- **TEXT PROVIDED**
In the beginning....When Troy first came home with us the impact he made on us was far greater than I suspect our impact was on him. At first, my 16 year old was great and his heart was in the right place, a month later he was worried and wanting to find him a new home because he feared Troy would steal his independence from him. Was he going to be asked to his friends houses anymore without his tag-a-long roommate? Was he ever going to have a second alone with his "original" brothers and sister to be himself? Would there ever come a time that he wouldn't have to share his room, his clothes, his space with Troy? For a 16 year old boy these are HUGE thoughts! Not only did he have these thoughts and his regular everyday teenage drama but he also had teachers and coaches wondering what was going on with Troy and asking him to keep an eye on him and keep him motivated. How much pressure can a 16 year old take? Along with all the teenage stress and having a new room mate he also had to watch his dad and I go through so many emotions and worries. The amount of tears I shed in such a few short months made me think I was going through menopause.

- **DATA SUPPLIED**
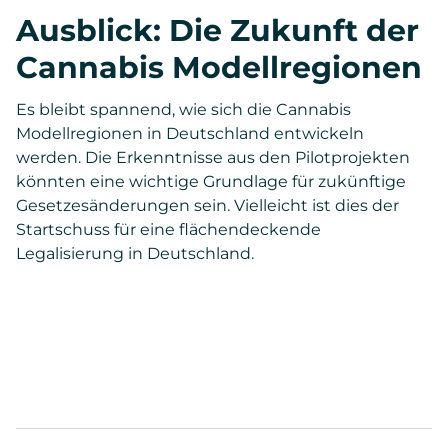
Ausblick: Die Zukunft der
Cannabis Modellregionen
Es bleibt spannend, wie sich die Cannabis
Modellregionen in Deutschland entwickeln
werden. Die Erkenntnisse aus den Pilotprojekten
könnten eine wichtige Grundlage für zukünftige
Gesetzesänderungen sein. Vielleicht ist dies der
Startschuss für eine flächendeckende
Legalisierung in Deutschland.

- **YOUR TASKS**
• A. Using the account of Troy joining the family, answer each question on its own line, marked (i), (ii), (iii):
(i) How old was the narrator's son when Troy came home?
(ii) How long after that did the son start wanting to find Troy a new home?
(iii) Who asked the son to keep an eye on Troy and keep him motivated?
• B. For each statement below, answer yes or no according to the account of Troy joining the family, and quote the words that decide it:
(i) The son feared Troy would take away his independence.
(ii) The son's teachers and coaches showed no interest in Troy.
(iii) The narrator believes Troy's impact on the family was smaller than the family's impact on him.
• C. Carry the account of Troy joining the family forward from its final sentence, in a paragraph of about the same length.

- **RESULTS FOR THE EXERCISE**
• A.
(i) He was 16.
(ii) A month later.
(iii) His teachers and coaches.

• B.
(i) Yes: "he feared Troy would steal his independence from him"
(ii) No: "he also had teachers and coaches wondering what was going on with Troy and asking him to keep an eye on him and keep him motivated"
(iii) No: "the impact he made on us was far greater than I suspect our impact was on him"

• C.
After his mom signed the power of attorney giving us the authority over his medical and educational decisions she showed up at his school twice! This is a woman that has not treated him well at all!! A woman that kicked him out because he gave her an attitude and didn't do the dishes when she asked him to!! This is what she said! She showed up at school during his football practice then again before the Thanksgiving break. She never got to see him the second time because she wasn't allowed to roam around school but was asked to sit and wait in the office and she didn't feel like she was treated nicely so she left without a word to him. She has not tried to contact us to ask how he's doing, she hasn't answered phone calls and even moved without a forwarding address. The day she showed up at school and the counselor called me to see what they should do my response was, "she is his mother, she has the right but can you ask him if he wants to see her? Can you let that be his decision?" I waited for hours to find out that she left without seeing him. I was a nervous wreck! I paced around my house that day for hours! When he walked in from school I was shaking so hard and so relieved that he came home and was still smiling!! The joy I received that day was comparable to the joy of delivering my children.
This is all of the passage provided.